Noah had truly never conceived of life like this. You start out with the love of a good woman and then make a life. It ran totally counter current to his time theory, or to any of the other theories espoused to him by psychologists and self help books. It was totally backwards from everything he had learned.

"You can do that too, Noah."

"I guess I could."

"Of course you could! How old are you?"

"27."

"My father was 40 when he met my mother. When he was 42, he was a busboy at the Star Of David Cafe. When he was 43 he had me. When he was 44, he opened the first Perry's Pizza."

"How did you survive."

"What do you mean, how did we survive?"

"I mean at first, when you were born."

"My father and mother rented a room, lived cheaply, drank water instead of wine."

Noah laughed.

"Yeah! said Mordecai, not so hard. Life isn't so hard."

They pulled up on front of a nondescript brick house on a quiet street. Mordecai introduced Noah to his family, his wife Sylvia and his daughter Sabina and son Micah. The children came rushing up to him to embrace his legs. The evening seemed so full of quiet, moderated joy. As if a cork had been removed, after he told him about the death of his parents, language came to him in a torrent of child speak.
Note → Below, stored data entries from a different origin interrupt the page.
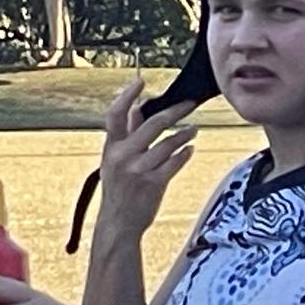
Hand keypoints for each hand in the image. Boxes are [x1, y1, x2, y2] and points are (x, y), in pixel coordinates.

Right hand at [97, 79, 196, 237]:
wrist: (118, 224)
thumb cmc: (118, 190)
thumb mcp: (115, 160)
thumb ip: (126, 134)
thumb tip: (135, 108)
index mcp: (111, 147)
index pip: (115, 114)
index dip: (126, 95)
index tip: (140, 81)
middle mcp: (123, 156)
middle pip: (152, 124)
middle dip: (175, 111)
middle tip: (190, 103)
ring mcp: (138, 170)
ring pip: (168, 143)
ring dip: (185, 133)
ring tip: (194, 129)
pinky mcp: (153, 183)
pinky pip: (174, 162)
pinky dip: (184, 153)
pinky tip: (189, 149)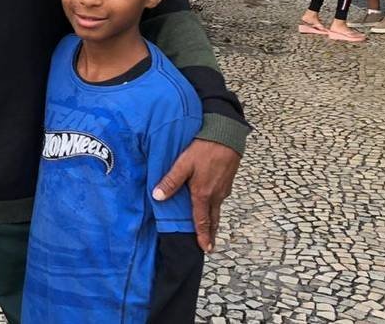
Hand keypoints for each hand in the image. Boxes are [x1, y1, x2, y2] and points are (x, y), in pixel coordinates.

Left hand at [153, 138, 240, 252]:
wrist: (226, 136)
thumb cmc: (204, 150)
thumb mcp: (183, 164)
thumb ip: (170, 181)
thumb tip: (157, 197)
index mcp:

Then, later as they were walking through the quiet evening with the other promenading families, Mordecai said. "Come back next week and the week after and we'll discuss finding a good woman for you."

"First the woman and then the life?"

"The woman is always first, and then comes life. Without woman, life is impossible. That's how God intended it. We'll discuss it man to man."
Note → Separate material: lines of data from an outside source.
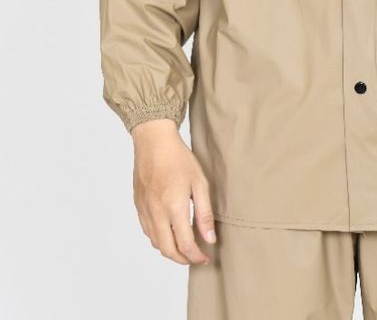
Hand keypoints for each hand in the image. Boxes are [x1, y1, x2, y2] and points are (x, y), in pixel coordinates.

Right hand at [131, 119, 215, 264]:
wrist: (154, 143)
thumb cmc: (179, 159)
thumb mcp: (200, 183)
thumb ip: (205, 213)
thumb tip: (210, 238)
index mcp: (174, 207)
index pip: (185, 244)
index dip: (196, 256)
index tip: (206, 258)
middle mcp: (156, 213)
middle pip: (168, 250)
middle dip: (183, 259)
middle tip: (196, 258)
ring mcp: (145, 211)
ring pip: (156, 243)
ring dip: (170, 251)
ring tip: (186, 247)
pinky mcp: (138, 206)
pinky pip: (148, 231)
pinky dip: (159, 239)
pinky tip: (170, 233)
Laying in bed at home in his room, the shabbos candles still dancing before his vision, he thought of Julia.

"I think I'm going to like getting to know you," Julia had said.

He wondered if things like that always happened to Julia. He wanted to tell her about the simplicity Mordecai envisioned. He wanted to ask for her forgiveness, and then if she granted it, sit with her at a table by candle light and to tell her all about his time theory.